#### Testo di riferimento

Visite sospette a Totò Cuffaro: indagati 5 politici siciliani

La Procura antimafia di Roma ha avviato l’inchiesta “Visite Sospette” a Totò Cuffaro, detenuto nel carcere di Rebibbia da gennaio 2011.

Sarebbero una ventina le persone coinvolte nell’inchiesta della Procura di Roma. Tutte indagate per favoreggiamento aggravato nei confronti dell’ex presidente della Regione Sicilia, Salvatore Cuffaro. Di questi venti politici, cinque sono siciliani e avrebbero aiutato Cuffaro a gestire alcune sue proprietà.

Ecco i nomi dei fedeli di Totò Cuffaro adesso indagati per favoreggiamento aggravato:

Si tratterebbe di Giuseppe Ruvolo, senatore Gal, Simona Vicari della corrente di Alfano nonché Ncd. La situazione della Vicari accusata di concorso in falso, potrebbe aggravarsi ulteriormente, perché grazie alle sue visite nel carcere di Rebibbia, avrebbe aiutato Totò Cuffaro a gestire alcuni affari personali in campo immobiliare. Ricordiamo che Simona Vicari è anche Sottosegretario allo Sviluppo economico con delega alla lotta alla contraffazione.

Assieme a Ruvolo e alla Vicari, l’avviso di garanzia è stato inviato anche a Giuseppe Firrarello, senatore forzista già condannato in primo grado per corruzione e turbativa d’asta, Salvo Fleres, deputato azzurro poi passato con Gianfranco Miccichè e Pippo Gianni, ex deputato nazionale vicino all’UDC, al FI e PID.

Secondo gli inquirenti, i politici siciliani avrebbero introdotto nei vari colloqui, amici o persone di fiducia di Totò Cuffaro, mascherandoli come collaboratori personali. Quest’ultimi invece, durante i colloqui, avrebbero percepito direttive utili a consentire a Totò Cuffaro di “spostare” alcune sue proprietà.

########

Applica quanto letto:
a: Secondo l'articolo su Totò Cuffaro, in quale carcere è detenuto e da quando?
b: Nell'articolo su Totò Cuffaro, riscrivi il passo che si apre con le parole "Sarebbero una ventina" e si chiude con "lotta alla contraffazione.", sostituendo "ex presidente della Regione Sicilia" con "ex governatore della Sicilia".
L'elenco che segue è materiale a sé, distinto dall'articolo.

#### Dati forniti

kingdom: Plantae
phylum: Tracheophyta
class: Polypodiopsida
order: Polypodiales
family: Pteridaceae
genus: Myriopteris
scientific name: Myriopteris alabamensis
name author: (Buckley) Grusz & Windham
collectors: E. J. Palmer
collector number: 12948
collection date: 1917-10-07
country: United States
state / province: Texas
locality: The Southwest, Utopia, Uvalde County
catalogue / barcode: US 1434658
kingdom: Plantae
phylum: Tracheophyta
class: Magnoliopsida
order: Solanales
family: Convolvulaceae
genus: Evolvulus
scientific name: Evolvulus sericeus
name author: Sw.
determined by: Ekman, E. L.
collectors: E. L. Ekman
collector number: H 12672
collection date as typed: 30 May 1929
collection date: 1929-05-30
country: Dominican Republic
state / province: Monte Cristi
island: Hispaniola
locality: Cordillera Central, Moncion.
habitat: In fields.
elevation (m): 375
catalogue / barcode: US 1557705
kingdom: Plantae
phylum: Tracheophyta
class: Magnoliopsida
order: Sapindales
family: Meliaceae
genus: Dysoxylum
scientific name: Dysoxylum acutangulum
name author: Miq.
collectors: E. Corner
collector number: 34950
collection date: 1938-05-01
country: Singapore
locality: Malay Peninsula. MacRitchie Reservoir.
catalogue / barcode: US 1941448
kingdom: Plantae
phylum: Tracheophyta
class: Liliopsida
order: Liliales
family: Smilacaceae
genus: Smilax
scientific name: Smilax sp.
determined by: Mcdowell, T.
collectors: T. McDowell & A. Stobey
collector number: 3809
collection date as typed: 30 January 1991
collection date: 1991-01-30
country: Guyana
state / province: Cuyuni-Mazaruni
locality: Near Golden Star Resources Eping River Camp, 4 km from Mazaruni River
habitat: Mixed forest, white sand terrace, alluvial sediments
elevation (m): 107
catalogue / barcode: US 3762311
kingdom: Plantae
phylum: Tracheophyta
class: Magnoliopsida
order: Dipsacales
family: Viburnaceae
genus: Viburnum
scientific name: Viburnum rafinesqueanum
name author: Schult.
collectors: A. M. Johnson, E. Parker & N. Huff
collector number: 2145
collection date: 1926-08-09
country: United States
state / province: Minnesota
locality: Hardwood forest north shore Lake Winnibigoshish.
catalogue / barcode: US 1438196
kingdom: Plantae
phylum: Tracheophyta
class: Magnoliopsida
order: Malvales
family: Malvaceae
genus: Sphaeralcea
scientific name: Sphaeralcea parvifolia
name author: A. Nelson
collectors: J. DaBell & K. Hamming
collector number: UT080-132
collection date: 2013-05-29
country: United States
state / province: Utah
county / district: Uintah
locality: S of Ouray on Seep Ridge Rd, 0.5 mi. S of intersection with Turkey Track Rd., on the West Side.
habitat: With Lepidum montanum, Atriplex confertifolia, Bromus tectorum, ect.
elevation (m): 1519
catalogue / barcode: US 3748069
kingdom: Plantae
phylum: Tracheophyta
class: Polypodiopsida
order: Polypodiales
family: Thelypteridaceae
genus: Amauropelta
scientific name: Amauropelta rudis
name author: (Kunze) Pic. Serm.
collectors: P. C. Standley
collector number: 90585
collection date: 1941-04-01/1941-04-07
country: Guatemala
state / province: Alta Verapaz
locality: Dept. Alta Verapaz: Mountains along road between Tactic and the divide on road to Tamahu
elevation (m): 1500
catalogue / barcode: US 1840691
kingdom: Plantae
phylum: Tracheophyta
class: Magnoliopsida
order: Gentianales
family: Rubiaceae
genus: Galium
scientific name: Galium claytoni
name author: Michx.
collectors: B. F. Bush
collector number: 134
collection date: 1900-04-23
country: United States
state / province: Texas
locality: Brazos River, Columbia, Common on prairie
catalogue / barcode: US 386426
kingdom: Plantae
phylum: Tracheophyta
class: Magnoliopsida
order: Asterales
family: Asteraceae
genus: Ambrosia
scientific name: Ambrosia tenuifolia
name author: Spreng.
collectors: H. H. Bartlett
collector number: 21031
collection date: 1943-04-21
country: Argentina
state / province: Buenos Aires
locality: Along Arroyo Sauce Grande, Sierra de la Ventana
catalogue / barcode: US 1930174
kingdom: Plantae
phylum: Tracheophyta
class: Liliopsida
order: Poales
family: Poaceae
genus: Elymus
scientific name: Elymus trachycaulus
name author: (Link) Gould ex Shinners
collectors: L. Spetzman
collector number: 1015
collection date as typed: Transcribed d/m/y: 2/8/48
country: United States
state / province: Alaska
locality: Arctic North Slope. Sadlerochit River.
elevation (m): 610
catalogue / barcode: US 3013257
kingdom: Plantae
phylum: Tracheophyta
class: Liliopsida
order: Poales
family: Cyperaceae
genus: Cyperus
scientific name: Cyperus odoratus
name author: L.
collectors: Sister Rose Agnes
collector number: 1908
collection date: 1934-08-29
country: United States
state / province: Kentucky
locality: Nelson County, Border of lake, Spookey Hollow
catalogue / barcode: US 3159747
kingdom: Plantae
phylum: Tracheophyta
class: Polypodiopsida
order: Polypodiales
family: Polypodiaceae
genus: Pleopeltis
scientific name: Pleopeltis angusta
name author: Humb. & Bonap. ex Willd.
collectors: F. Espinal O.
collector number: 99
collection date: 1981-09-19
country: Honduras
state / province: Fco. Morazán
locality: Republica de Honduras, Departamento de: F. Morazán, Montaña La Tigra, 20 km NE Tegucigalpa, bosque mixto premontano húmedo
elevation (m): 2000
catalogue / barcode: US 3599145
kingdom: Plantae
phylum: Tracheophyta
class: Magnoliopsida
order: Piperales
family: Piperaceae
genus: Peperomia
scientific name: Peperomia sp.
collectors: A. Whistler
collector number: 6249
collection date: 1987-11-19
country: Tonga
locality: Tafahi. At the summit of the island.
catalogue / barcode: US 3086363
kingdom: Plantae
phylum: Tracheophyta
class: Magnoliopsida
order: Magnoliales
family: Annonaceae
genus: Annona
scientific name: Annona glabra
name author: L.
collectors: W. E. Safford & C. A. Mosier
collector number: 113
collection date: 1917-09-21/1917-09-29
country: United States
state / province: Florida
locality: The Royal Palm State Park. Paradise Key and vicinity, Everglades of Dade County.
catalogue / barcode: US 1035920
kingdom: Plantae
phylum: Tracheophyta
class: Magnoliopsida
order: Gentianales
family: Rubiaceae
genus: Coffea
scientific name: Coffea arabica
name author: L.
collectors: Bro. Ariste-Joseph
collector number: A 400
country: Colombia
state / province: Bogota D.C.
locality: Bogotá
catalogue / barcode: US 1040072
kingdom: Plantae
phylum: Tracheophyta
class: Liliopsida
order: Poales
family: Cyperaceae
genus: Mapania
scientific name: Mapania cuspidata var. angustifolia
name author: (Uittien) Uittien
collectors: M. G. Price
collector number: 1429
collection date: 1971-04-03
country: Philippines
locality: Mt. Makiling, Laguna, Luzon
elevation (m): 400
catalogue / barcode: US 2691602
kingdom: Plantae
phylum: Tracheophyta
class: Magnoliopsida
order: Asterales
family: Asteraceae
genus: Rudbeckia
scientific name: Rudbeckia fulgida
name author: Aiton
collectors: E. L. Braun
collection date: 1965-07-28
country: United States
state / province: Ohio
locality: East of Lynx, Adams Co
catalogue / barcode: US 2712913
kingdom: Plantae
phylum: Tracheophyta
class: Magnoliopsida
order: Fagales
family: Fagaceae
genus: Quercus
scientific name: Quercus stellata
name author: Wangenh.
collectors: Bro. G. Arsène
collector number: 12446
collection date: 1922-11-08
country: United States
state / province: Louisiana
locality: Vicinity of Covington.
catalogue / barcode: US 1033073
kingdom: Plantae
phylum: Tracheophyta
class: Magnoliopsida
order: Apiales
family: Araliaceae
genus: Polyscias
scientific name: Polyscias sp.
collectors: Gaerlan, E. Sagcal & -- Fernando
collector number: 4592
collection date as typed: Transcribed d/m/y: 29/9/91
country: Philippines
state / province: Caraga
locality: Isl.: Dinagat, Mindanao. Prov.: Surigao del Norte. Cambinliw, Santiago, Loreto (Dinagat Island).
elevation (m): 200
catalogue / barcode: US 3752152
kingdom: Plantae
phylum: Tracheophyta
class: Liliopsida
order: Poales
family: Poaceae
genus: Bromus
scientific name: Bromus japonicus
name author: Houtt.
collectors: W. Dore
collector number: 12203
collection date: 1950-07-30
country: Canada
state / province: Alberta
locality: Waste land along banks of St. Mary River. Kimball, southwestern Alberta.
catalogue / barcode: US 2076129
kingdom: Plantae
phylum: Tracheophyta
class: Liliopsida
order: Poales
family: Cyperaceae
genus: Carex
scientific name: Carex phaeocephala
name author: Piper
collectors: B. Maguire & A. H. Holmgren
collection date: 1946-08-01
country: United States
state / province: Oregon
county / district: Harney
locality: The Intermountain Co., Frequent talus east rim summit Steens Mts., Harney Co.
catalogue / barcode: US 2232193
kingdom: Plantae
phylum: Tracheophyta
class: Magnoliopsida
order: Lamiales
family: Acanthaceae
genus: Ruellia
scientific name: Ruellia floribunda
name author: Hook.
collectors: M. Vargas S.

########

Soluzioni per esercizio:
a: Nel carcere di Rebibbia, da gennaio 2011.

b:
Sarebbero una ventina le persone coinvolte nell’inchiesta della Procura di Roma. Tutte indagate per favoreggiamento aggravato nei confronti dell’ex governatore della Sicilia, Salvatore Cuffaro. Di questi venti politici, cinque sono siciliani e avrebbero aiutato Cuffaro a gestire alcune sue proprietà.

Ecco i nomi dei fedeli di Totò Cuffaro adesso indagati per favoreggiamento aggravato:

Si tratterebbe di Giuseppe Ruvolo, senatore Gal, Simona Vicari della corrente di Alfano nonché Ncd. La situazione della Vicari accusata di concorso in falso, potrebbe aggravarsi ulteriormente, perché grazie alle sue visite nel carcere di Rebibbia, avrebbe aiutato Totò Cuffaro a gestire alcuni affari personali in campo immobiliare. Ricordiamo che Simona Vicari è anche Sottosegretario allo Sviluppo economico con delega alla lotta alla contraffazione.